Directions
1. In the text about Bob Saget, on what date did he die?
2. From the text about Bob Saget, copy the passage starting at "When Bob Saget" and ending at "a joyful legacy.".
3. Say whether each statement agrees with the text about Bob Saget, answering yes or no and quoting the words that decide it. (a) In "Full House," Saget played a widowed father of three girls. (b) The cause of Saget's death had been established when the text was written. (c) Saget was found in his hotel room the morning after a performance.

Text block below:

Bob Saget set a high bar when I was raising my kids. As Danny Tanner in “Full House,” he played a widowed father of three girls trying to raise them with the help of his brother-in-law and best friend. While I had my wife to help with my two daughters, Saget as Tanner always knew the right thing to say and do, and my girls would often point that out when I made, in their minds, a bad decision. In the end, though, he was very much the Ozzie Nelson of his time.
When Bob Saget died suddenly on January 9, 2022, it was a shock to his family, friends, and fans. His was a sudden and unexpected death, and as of this writing, no cause has been established. He was on tour, doing the standup comedy he loved, and was found deceased in his hotel room the morning after a performance. All of the details of his life and death have been written elsewhere. For me, the death of Bob Saget should remind us of 2 important lessons in life: 1)There are no guarantees and 2) Leave a joyful legacy.

End of Text block.
Data excerpts below:

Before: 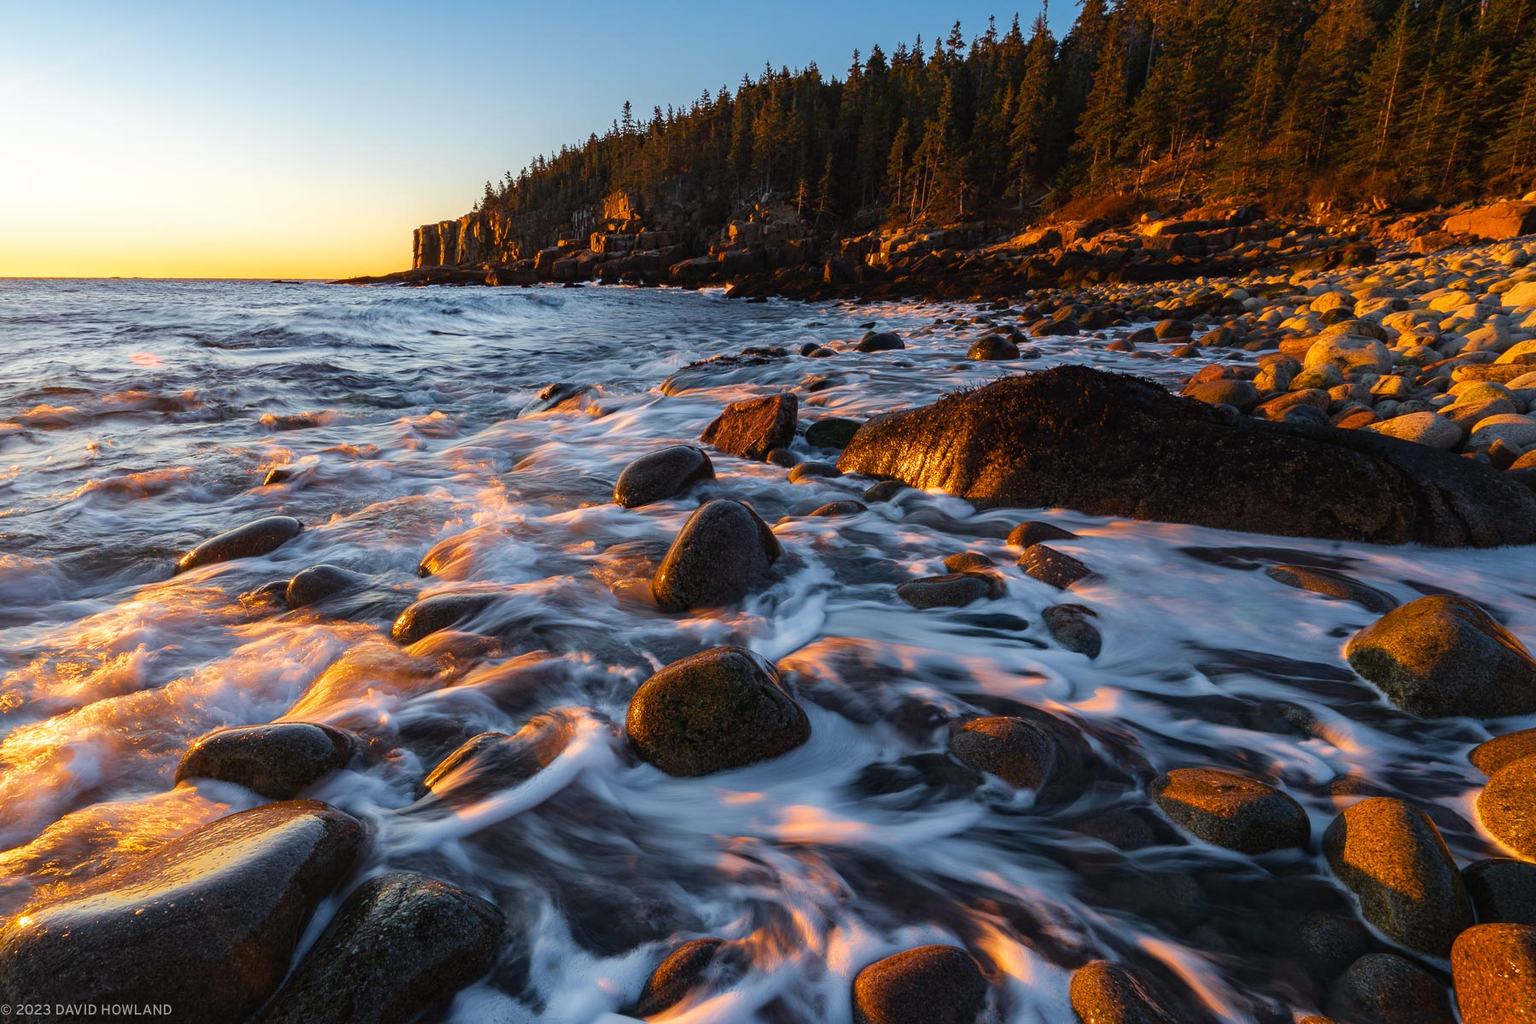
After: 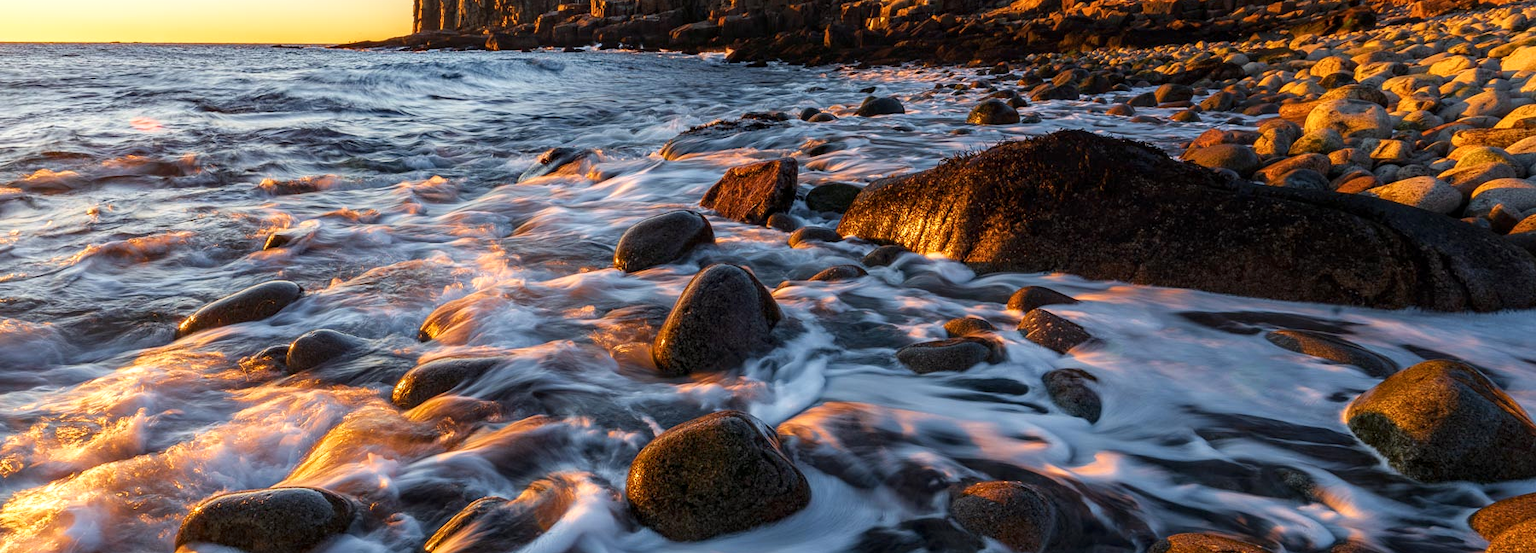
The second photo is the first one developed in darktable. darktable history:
shadows and highlights: shadows 0.102, highlights 39.21
crop and rotate: top 23.04%, bottom 22.817%
local contrast: on, module defaults
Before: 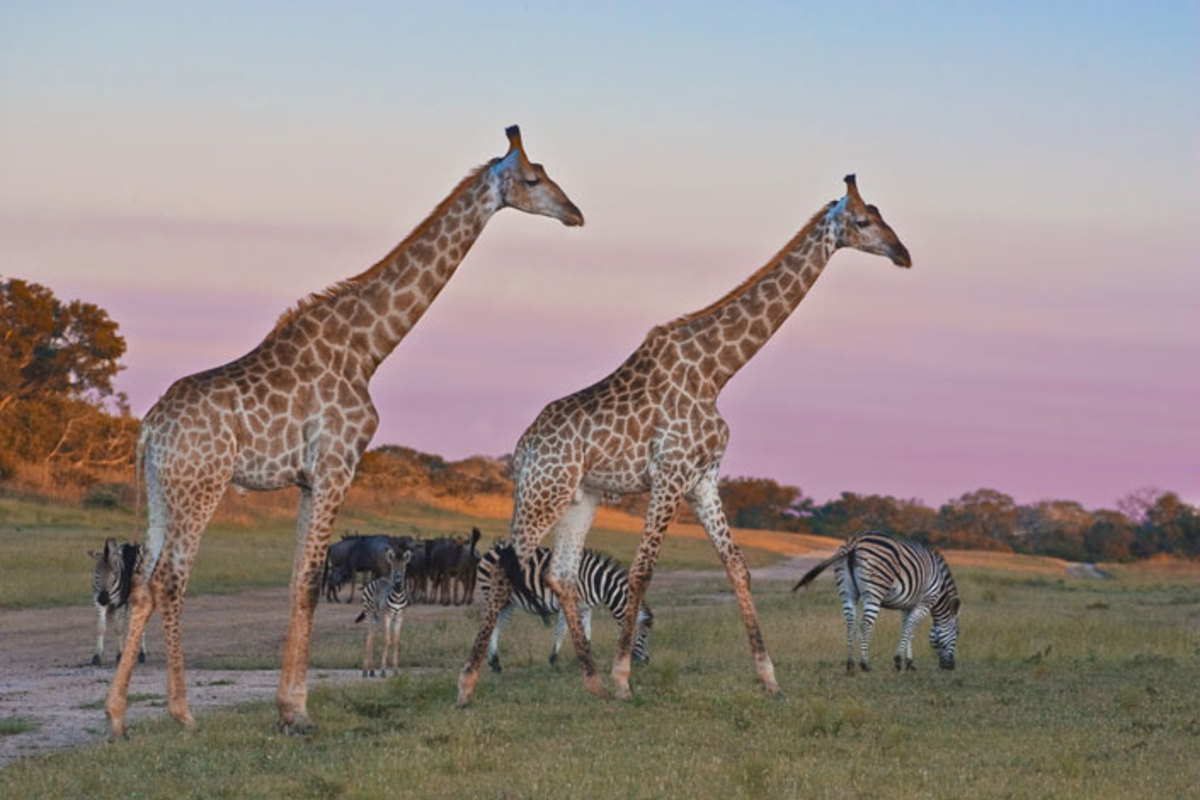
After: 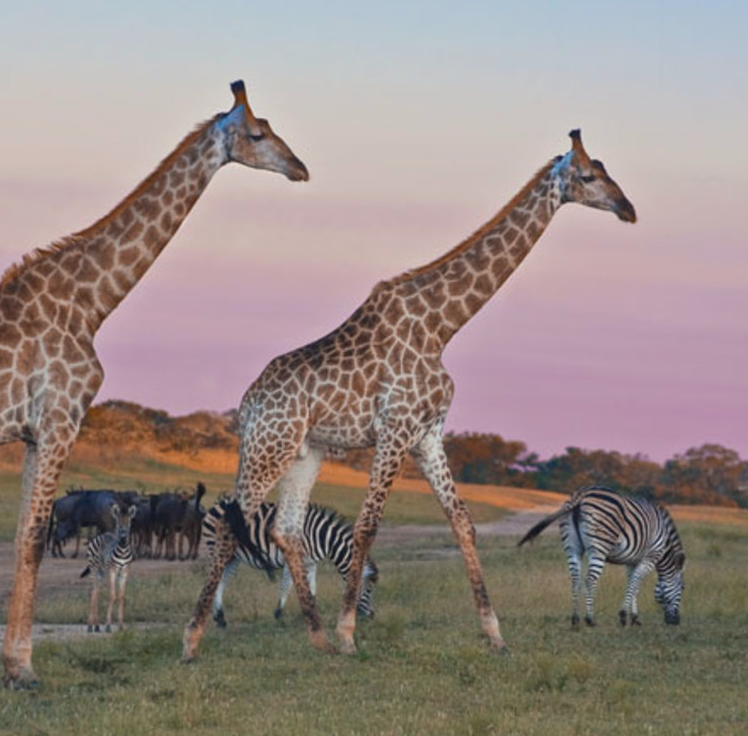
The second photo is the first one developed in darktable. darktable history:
color correction: highlights a* 0.207, highlights b* 2.7, shadows a* -0.874, shadows b* -4.78
crop and rotate: left 22.918%, top 5.629%, right 14.711%, bottom 2.247%
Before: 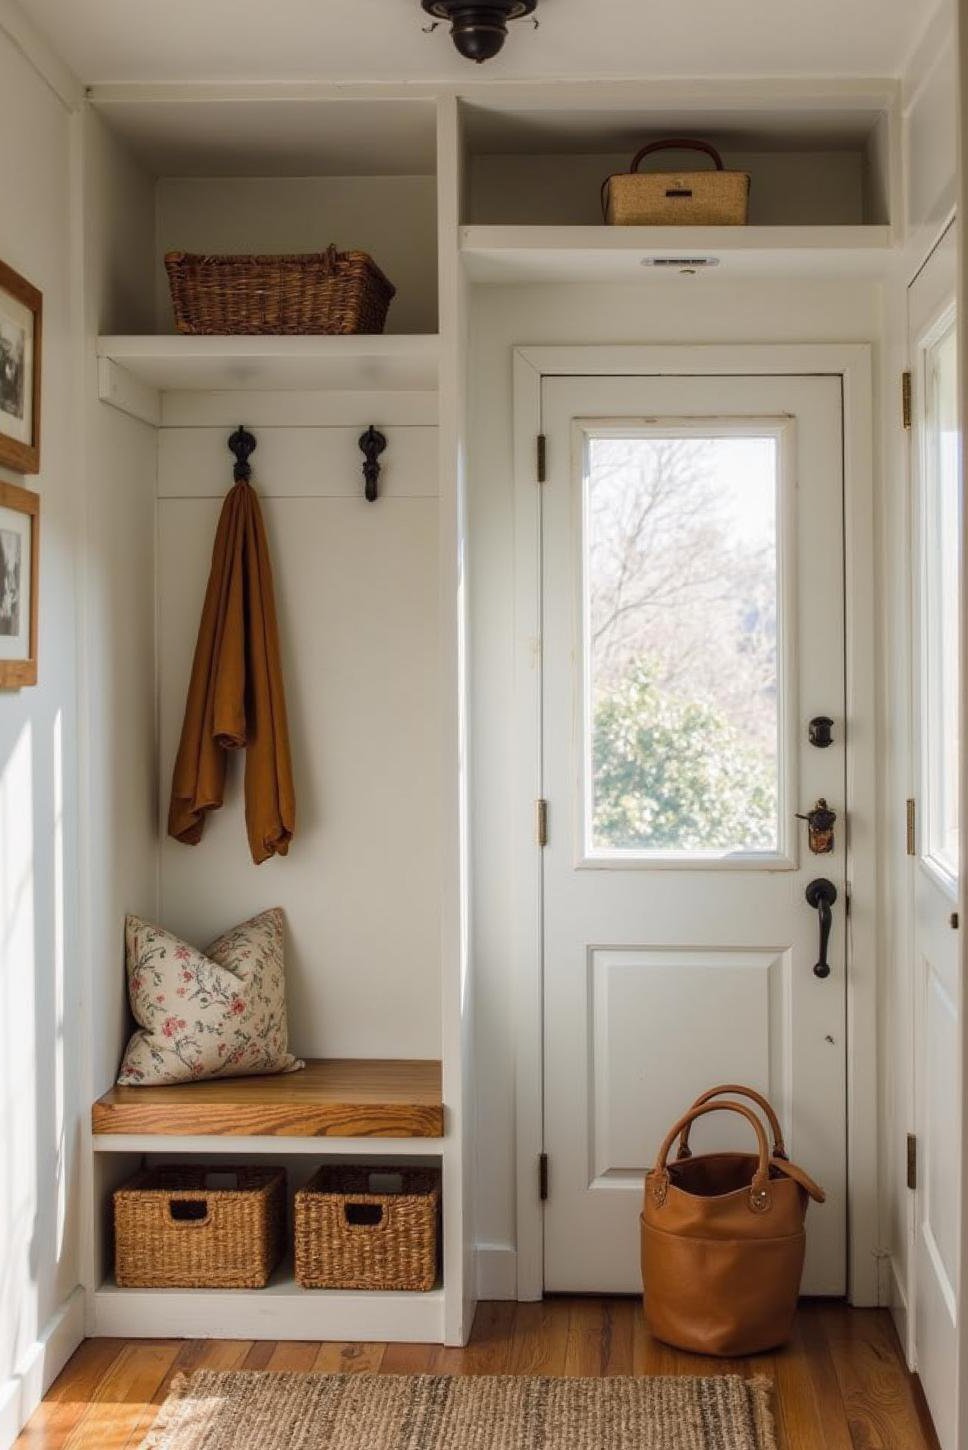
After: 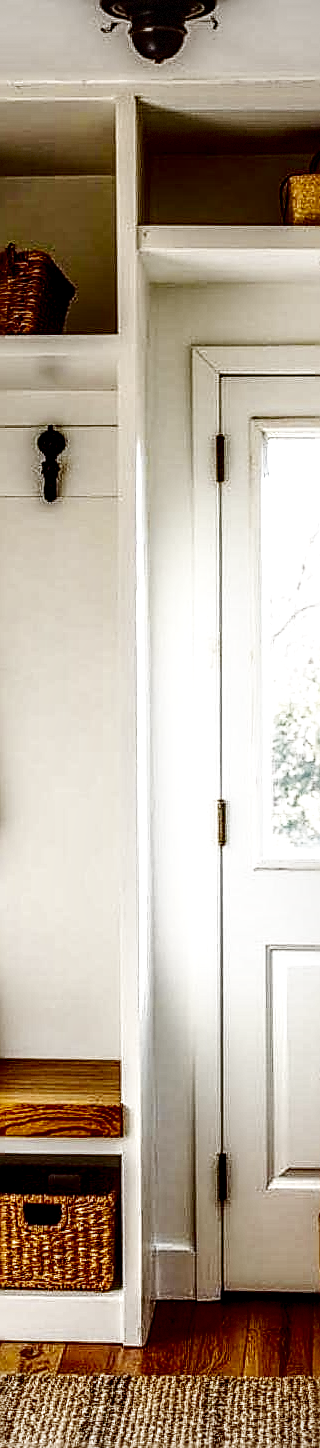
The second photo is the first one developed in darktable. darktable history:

End of Data excerpts.

Solutions per task
1. January 9, 2022

2.
When Bob Saget died suddenly on January 9, 2022, it was a shock to his family, friends, and fans. His was a sudden and unexpected death, and as of this writing, no cause has been established. He was on tour, doing the standup comedy he loved, and was found deceased in his hotel room the morning after a performance. All of the details of his life and death have been written elsewhere. For me, the death of Bob Saget should remind us of 2 important lessons in life: 1)There are no guarantees and 2) Leave a joyful legacy.

3.
(a) Yes: "he played a widowed father of three girls"
(b) No: "as of this writing, no cause has been established"
(c) Yes: "was found deceased in his hotel room the morning after a performance"